I haven’t posted in a while, I hadn’t intended to post again until the new year, but the past three weeks or so have been fully focused on my circle of friends here on my blog, and on one in particular.
I know I am not unusual in having had the opportunity to make many friends and some particularly deep connections with folk who blog – we stumble into each other in odd moments, like what we see and stick around. We are often introduced through another blog, usually in the comments where we air our thoughts and feelings (well, I do any way) generously, randomly and sometimes in great detail. 🙂 We find folk who resonate with us as well as having shared interests. It’s the resonating that is important to me, it probably is to you too.
My friend Cynthia reminded me that we first met through Derrick’s blog, I had forgotten the genesis of our friendship but she had not. We knew each well for less than two years – yet it seems we knew each well for much longer.
Our friendship grew quickly. We emailed and continued conversations started in a comment somewhere. We shared our opinions, our thoughts with honesty, sometimes acerbically, sometimes with humour, and sometimes with tears about hurt hearts. There was nothing that couldn’t be resolved, there was nothing that didn’t end with us bouncing humorously off each other. Despite having lived in different parts of the world and having followed very different paths on the journey, we found we held thoughts in common, about health, about education, about art, about spirituality, about life and death. Sometimes we ranted, sometimes we sighed, sometimes we amused ourselves and each other highly, sometimes we simply changed the subject.
I bought her book of poems, ‘A Certain Age’, loving so much of what I read on her blog.

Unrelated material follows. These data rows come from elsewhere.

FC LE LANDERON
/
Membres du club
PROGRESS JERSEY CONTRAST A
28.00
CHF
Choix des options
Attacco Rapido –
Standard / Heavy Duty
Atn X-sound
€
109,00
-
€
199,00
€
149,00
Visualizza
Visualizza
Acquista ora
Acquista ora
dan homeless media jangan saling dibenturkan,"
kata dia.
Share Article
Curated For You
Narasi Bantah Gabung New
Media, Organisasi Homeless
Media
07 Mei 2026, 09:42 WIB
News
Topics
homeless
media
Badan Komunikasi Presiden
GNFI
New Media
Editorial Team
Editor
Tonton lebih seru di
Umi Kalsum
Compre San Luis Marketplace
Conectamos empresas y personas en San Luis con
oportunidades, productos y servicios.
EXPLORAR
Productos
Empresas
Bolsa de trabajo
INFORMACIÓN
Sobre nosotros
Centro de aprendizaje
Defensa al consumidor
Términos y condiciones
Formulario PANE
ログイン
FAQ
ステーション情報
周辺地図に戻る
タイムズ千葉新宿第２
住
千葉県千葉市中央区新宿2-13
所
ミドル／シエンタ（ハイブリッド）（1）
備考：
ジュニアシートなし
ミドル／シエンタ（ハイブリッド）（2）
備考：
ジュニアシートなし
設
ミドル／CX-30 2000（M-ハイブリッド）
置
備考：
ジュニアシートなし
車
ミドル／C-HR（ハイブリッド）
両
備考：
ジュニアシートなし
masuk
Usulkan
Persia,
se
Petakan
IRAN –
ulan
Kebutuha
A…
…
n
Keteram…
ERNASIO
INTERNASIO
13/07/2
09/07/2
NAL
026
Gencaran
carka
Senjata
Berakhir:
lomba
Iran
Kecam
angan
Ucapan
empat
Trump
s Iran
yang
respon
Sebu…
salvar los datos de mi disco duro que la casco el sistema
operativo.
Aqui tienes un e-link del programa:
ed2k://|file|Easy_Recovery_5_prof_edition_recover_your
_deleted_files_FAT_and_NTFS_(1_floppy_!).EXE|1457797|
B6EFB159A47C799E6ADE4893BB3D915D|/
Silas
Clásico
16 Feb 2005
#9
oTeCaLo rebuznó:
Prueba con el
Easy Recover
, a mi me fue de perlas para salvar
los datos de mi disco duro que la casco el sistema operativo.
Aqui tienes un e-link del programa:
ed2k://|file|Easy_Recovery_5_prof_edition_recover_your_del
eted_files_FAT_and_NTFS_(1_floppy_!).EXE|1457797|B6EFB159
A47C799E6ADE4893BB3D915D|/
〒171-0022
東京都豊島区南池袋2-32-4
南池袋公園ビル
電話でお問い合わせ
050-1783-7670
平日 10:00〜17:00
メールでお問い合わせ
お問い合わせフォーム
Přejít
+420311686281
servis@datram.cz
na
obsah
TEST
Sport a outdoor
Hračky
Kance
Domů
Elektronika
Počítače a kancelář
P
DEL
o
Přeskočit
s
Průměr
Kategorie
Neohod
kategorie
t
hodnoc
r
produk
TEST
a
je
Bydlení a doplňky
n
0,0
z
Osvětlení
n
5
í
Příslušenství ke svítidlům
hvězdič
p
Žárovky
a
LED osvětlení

She ordered a light catcher, to be made in blues and oranges. Particular blues and oranges! I was aghast at her colour choices and kept trying to calm them down. “No, no!” she emailed back, “the other blue the bright one….” I strung some together and sent a photo, “Less amber,” she replied “more orange, the bright orange”
At last I got it right and she pronounced herself satisfied. It was spectacular!
Cynthia had a gypsy soul I decided. She agreed, but don’t spread it around she said – I can’t dance any more and I’ve lost my castanets and you can’t be a proper gypsy without castanets!
And then my gypsy souled friend admitted she was feeling unwell. I knew she had been struggling all through that last northern summer. She emailed and said she had finally given in and gone to be checked out. She was afraid the cancer had returned.
Cancer? What cancer? She had a bout of cancer some time back and had gone into remission six years ago. Cynthia was afraid it had now returned. She didn’t want to go the medical cancer route and she didn’t want the battle she thought she would have to endure.
I mostly ignored that email – I didn’t want her to go that route either. Another note arrived hot on its heels. The diagnosis was in. Cancer. Metastisized. A matter of time.
The time was two weeks. Two weeks from diagnosis to a peaceful passing with her beloved sister Jen beside her and Celtic lullabies playing on the CD.
Cynthia Jobin, poet, writer, calligrapher, artist, blogger, friend, passed away December 13th 2016.
Cynthia will be cremated today. She did not want a service, just her ashes to be scattered when the weather is more clement off the coast of New Hampshire.
Far away in New Zealand on the 13th of December, I sent my last daily email to her. The following morning I sat before my in-box and a little voice whispered in my ear to let her go.
We’ve lost a great gal from our blogging circle.
A wonderful poet – a great mind – a ready wit.
A particularly kind woman!
I thought you’d like to know and perhaps share the news as appropriate.
Cynthia’s sister Jen is happy to hear from any of her friends who would like to make contact. Her email is [email@example.com]
Cynthia told me that her friend and fellow blogger John (Looker) Stevens had offered to organise publication of a second volume of her poetry. She was ecstatic about the kind offer and with her energy failing and her sister’s help, gathered together some works and sent them to him. ‘They won’t go into the dumpster’ she wrote ‘Hallelujah!’
Cynthia’s intention was to make three last posts on her blog, poems already in her archives. She managed two.
I’ll leave you with the third:
The Sun Also Sets
Without a bedtime story or a lullabye
the evening’s blush sinks to a deeper red
then slips into a slit between the earth and sky
leaving our goodbyes lingering, unsaid.
I do not want to go, or let you go.
I want to dare this ending, call its bluff,
delay our parting with a sudden overflow
of words—too many and yet not enough–
while you, my dearest one, would choose
blunt disappearance, the mute way
to stanch an agony—those deeper blues
along the skyline fire—as if to say
the sun rises, the sun also sets.
So let it set. Let us let it. Let’s.